Individual freelance journalists were ineligible, and the product of the funded projects or roles were required to display an acknowledgement of the funding source. Funding for RNZ and Māori TV was limited to content and roles that was not already funded or duplicating other work.

The guidelines also provided a list of ineligible roles and projects, including sports match reports, national political coverage, reporting on international entertainment, opinion, high-profile crime, celebrity news, international news, sponsored content, and lifestyle content with minimal connection to recent events.

RNZ's charter requires the broadcaster to be independent, including providing "reliable, independent, and freely accessible news and information".

While the organisation is funded by the government, by law no ministers of the Crown or person acting on their behalf may give direction to RNZ relating to programming, newsgathering or presentation, or standards, and cannot have staff removed.

At the outset of Tuesday's Cabinet meeting, Luxon spoke of his excitement to get started.

"We're excited about it, we've got the team here, we've been going through induction this morning, and we're ready to go," he said.

The formal swearing-in of the new coalition government by Governor-General Dame Cindy Kiro on 27 November, 2023.

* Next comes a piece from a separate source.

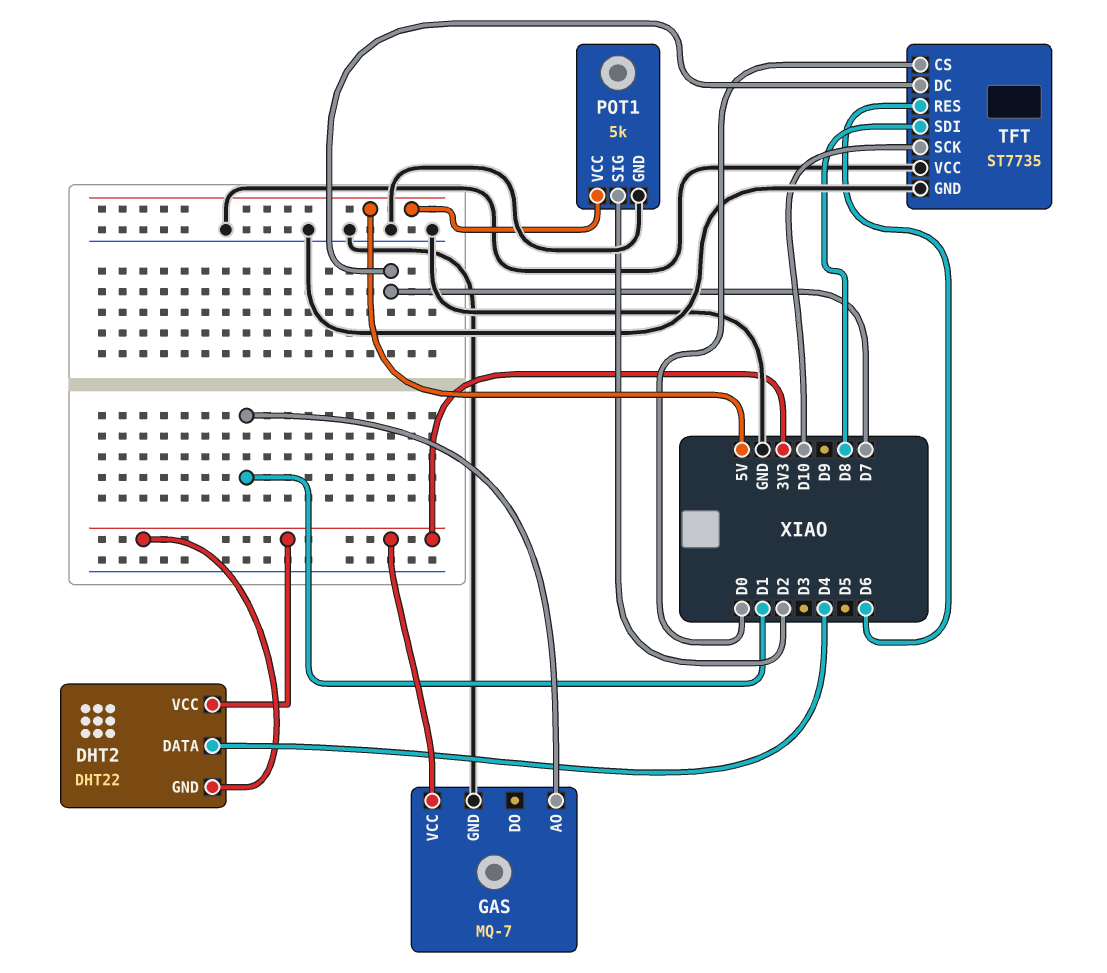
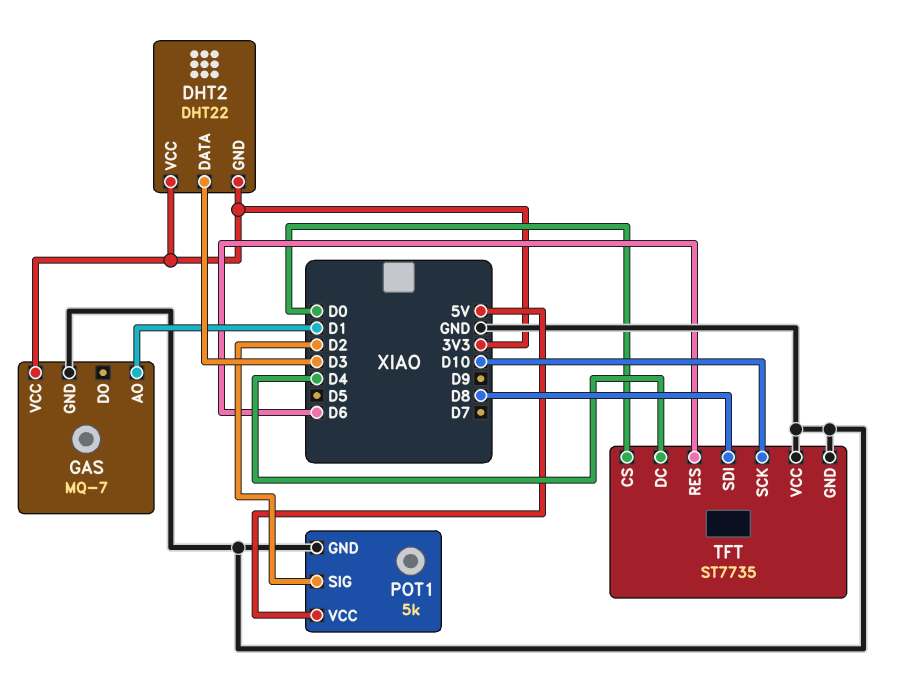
DHT2 pin DATA: D4 -> D3
TFT pin DC: D7 -> D4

Christopher Luxon being sworn in as prime minister on Monday. Photo: RNZ / Samuel Rillstone

Luxon said he was "absolutely sure" all members of the new executive would stick to the Cabinet rules for the full term.

Peters was asked if he was comfortable being back in the Cabinet room.

"I imagine you know the answer to that question already," he said.

Luxon then answered for him: "Very comfortable".